- WHAT IS EXPECTED -
Exclude the images and repeat all remaining entries exactly.

Segment Start: RECORDED DATA

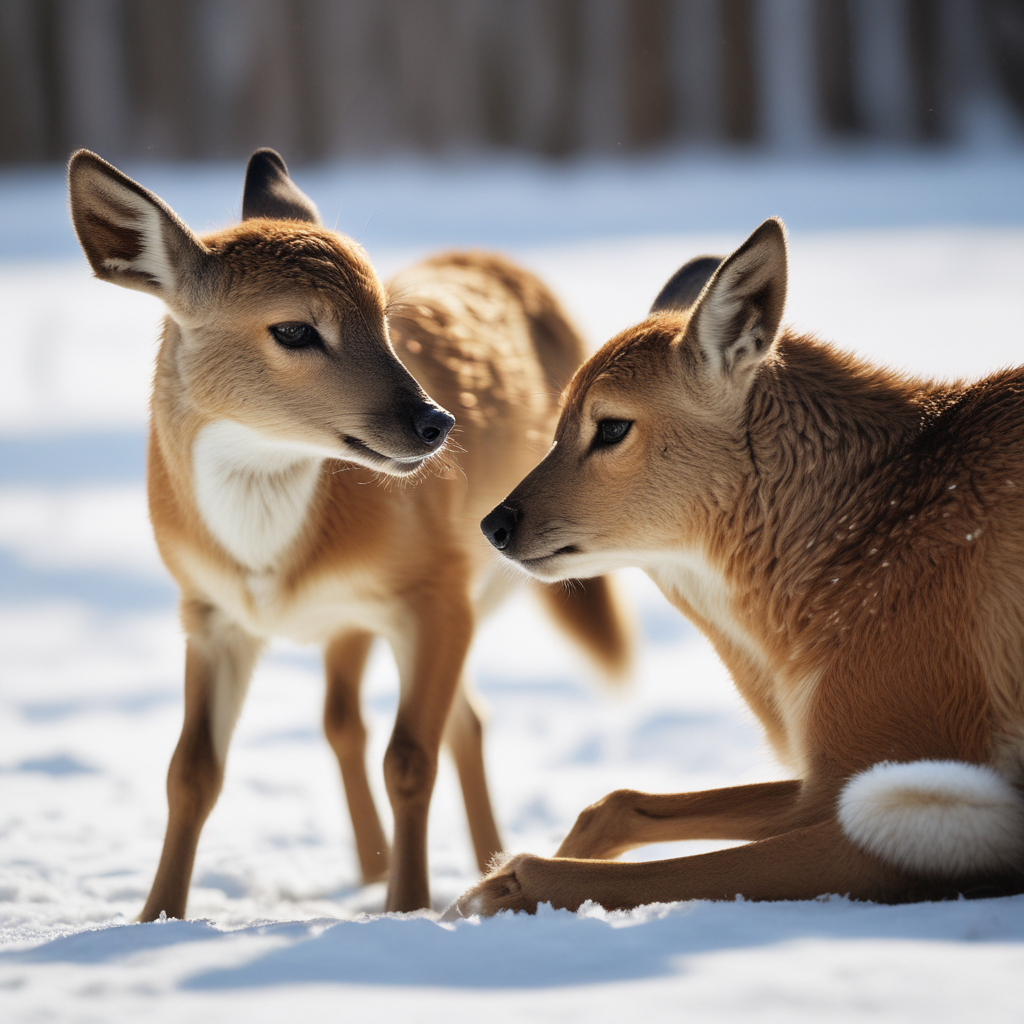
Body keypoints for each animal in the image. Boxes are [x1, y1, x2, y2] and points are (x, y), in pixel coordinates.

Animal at [67, 147, 629, 918]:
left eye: (384, 318)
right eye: (293, 329)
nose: (434, 422)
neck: (269, 561)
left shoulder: (432, 588)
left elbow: (411, 757)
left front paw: (406, 908)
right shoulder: (208, 611)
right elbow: (191, 771)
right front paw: (154, 918)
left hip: (470, 587)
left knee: (459, 722)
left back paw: (475, 865)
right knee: (354, 720)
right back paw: (382, 867)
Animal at [449, 217, 1024, 917]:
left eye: (611, 427)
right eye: (556, 424)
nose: (494, 525)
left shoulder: (892, 781)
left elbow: (648, 872)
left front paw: (494, 887)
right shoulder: (824, 776)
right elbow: (613, 803)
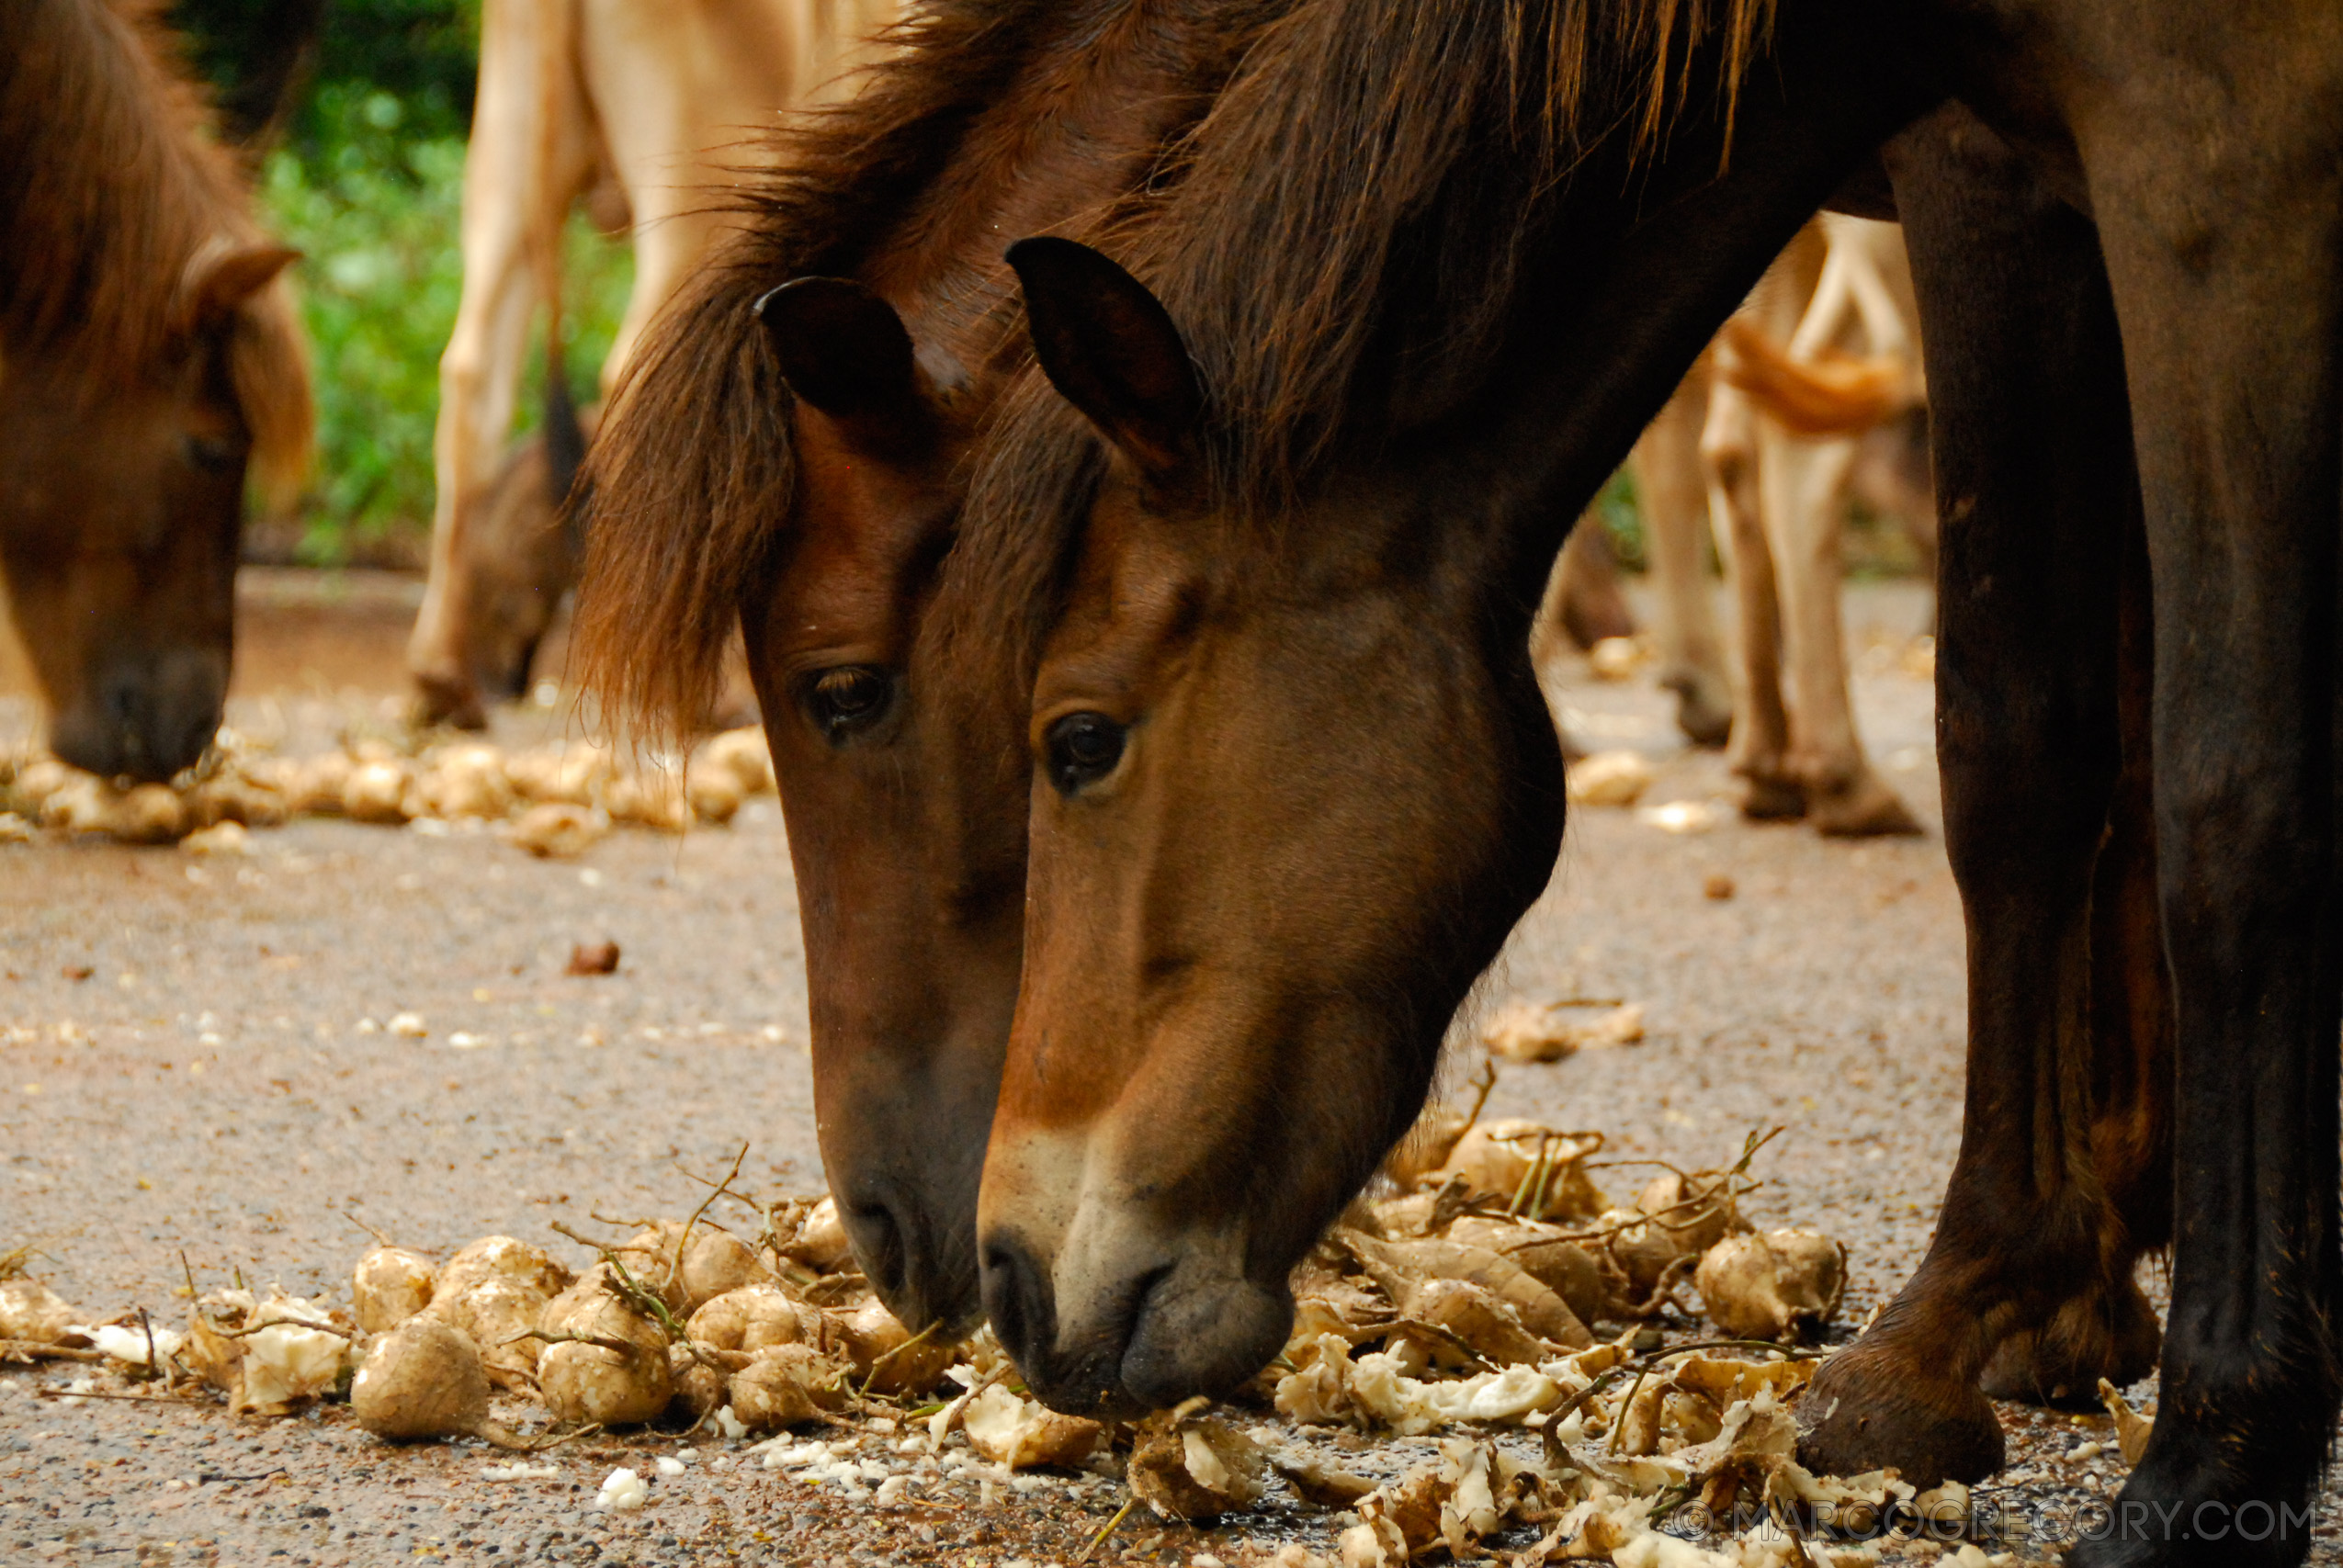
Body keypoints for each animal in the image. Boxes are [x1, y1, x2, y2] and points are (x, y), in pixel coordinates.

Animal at [960, 0, 2333, 1556]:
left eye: (1078, 738)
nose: (1007, 1281)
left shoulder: (2217, 167)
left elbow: (2217, 792)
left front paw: (2213, 1442)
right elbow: (2036, 739)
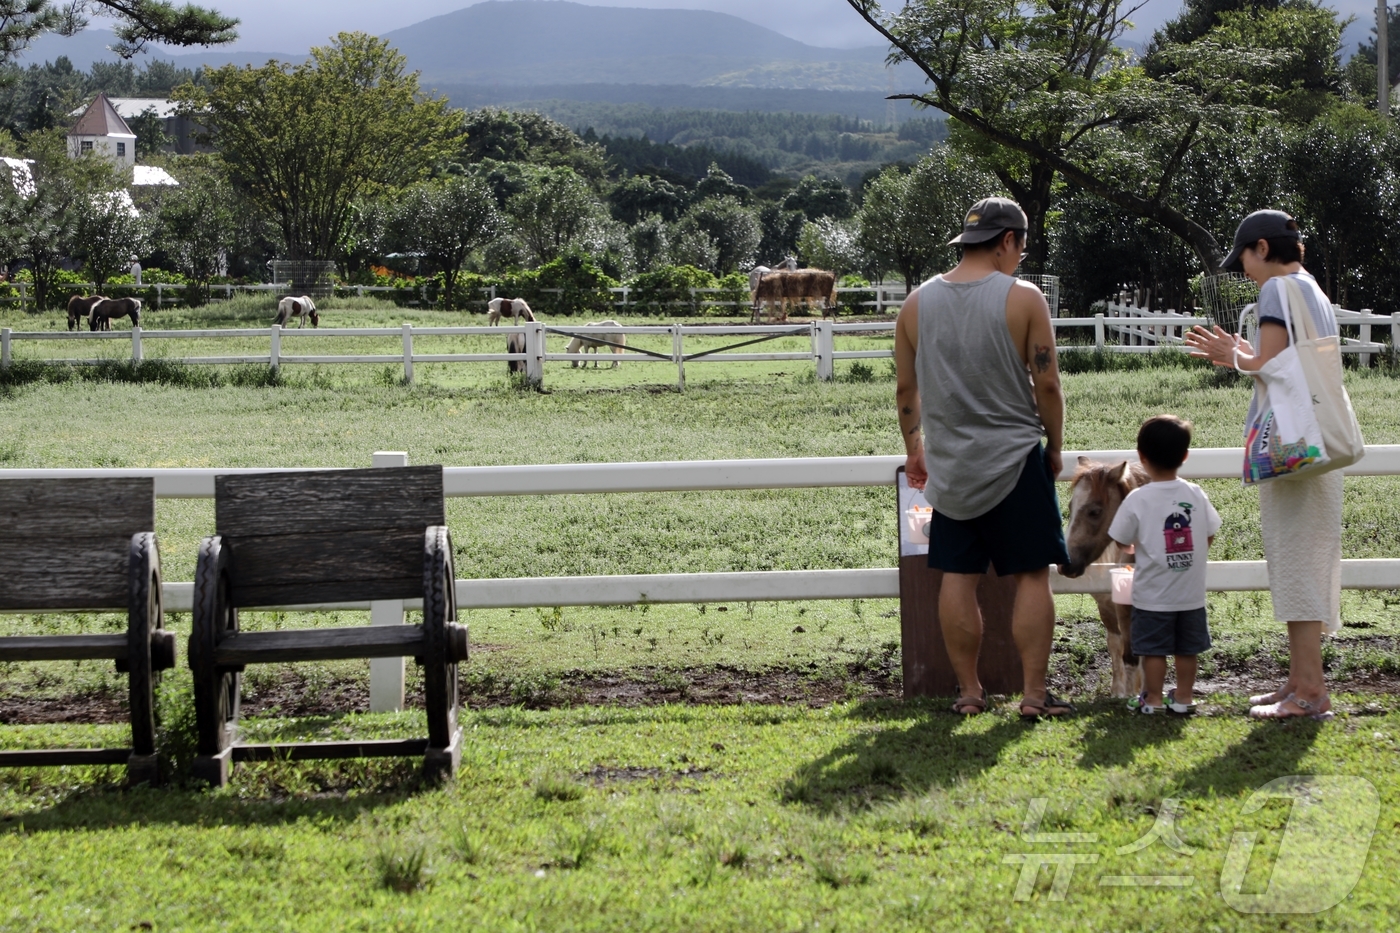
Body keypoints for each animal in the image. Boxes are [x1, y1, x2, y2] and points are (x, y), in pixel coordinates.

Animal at [1058, 453, 1148, 694]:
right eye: (1070, 506)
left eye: (1095, 511)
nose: (1065, 564)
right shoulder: (1113, 607)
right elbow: (1123, 652)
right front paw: (1123, 693)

Segment End: RECORDED DATA

- EXPECTED ANSWER -
Body keypoints for each animal in the image. Boxes are [x1, y1, x2, y2] and points are (x, y), in pixel coordinates.

Animal at [67, 147, 629, 918]:
left eye: (384, 318)
right eye: (293, 329)
nose: (434, 422)
neck: (269, 561)
left shoulder: (432, 588)
left elbow: (411, 757)
left front paw: (406, 908)
right shoulder: (208, 611)
right elbow: (191, 771)
right front paw: (154, 918)
left hip: (470, 587)
left knee: (459, 722)
left back paw: (475, 865)
right knee: (354, 720)
right back paw: (382, 867)
Animal at [449, 217, 1024, 917]:
left eye: (611, 427)
right eye: (556, 424)
nose: (494, 525)
left shoulder: (892, 781)
left elbow: (648, 872)
left front paw: (494, 887)
right shoulder: (824, 776)
right elbow: (613, 803)
Body keypoints for each animal in the image. Boxes are [x1, y1, x2, y2] and points are (x, y), in pixel coordinates.

Animal at [960, 0, 2333, 1556]:
left eye: (1078, 738)
nose: (1007, 1281)
left shoulder: (2217, 167)
left elbow: (2217, 792)
left front paw: (2213, 1442)
right elbow: (2036, 739)
Body keypoints for each animal in the image. Boxes are [x1, y1, x2, y2] and points are (x, y), in pixel coordinates.

Animal at [1058, 453, 1148, 694]:
right eye: (1070, 506)
left eye: (1095, 511)
nose: (1065, 564)
right shoulder: (1113, 607)
right elbow: (1123, 652)
right front paw: (1123, 693)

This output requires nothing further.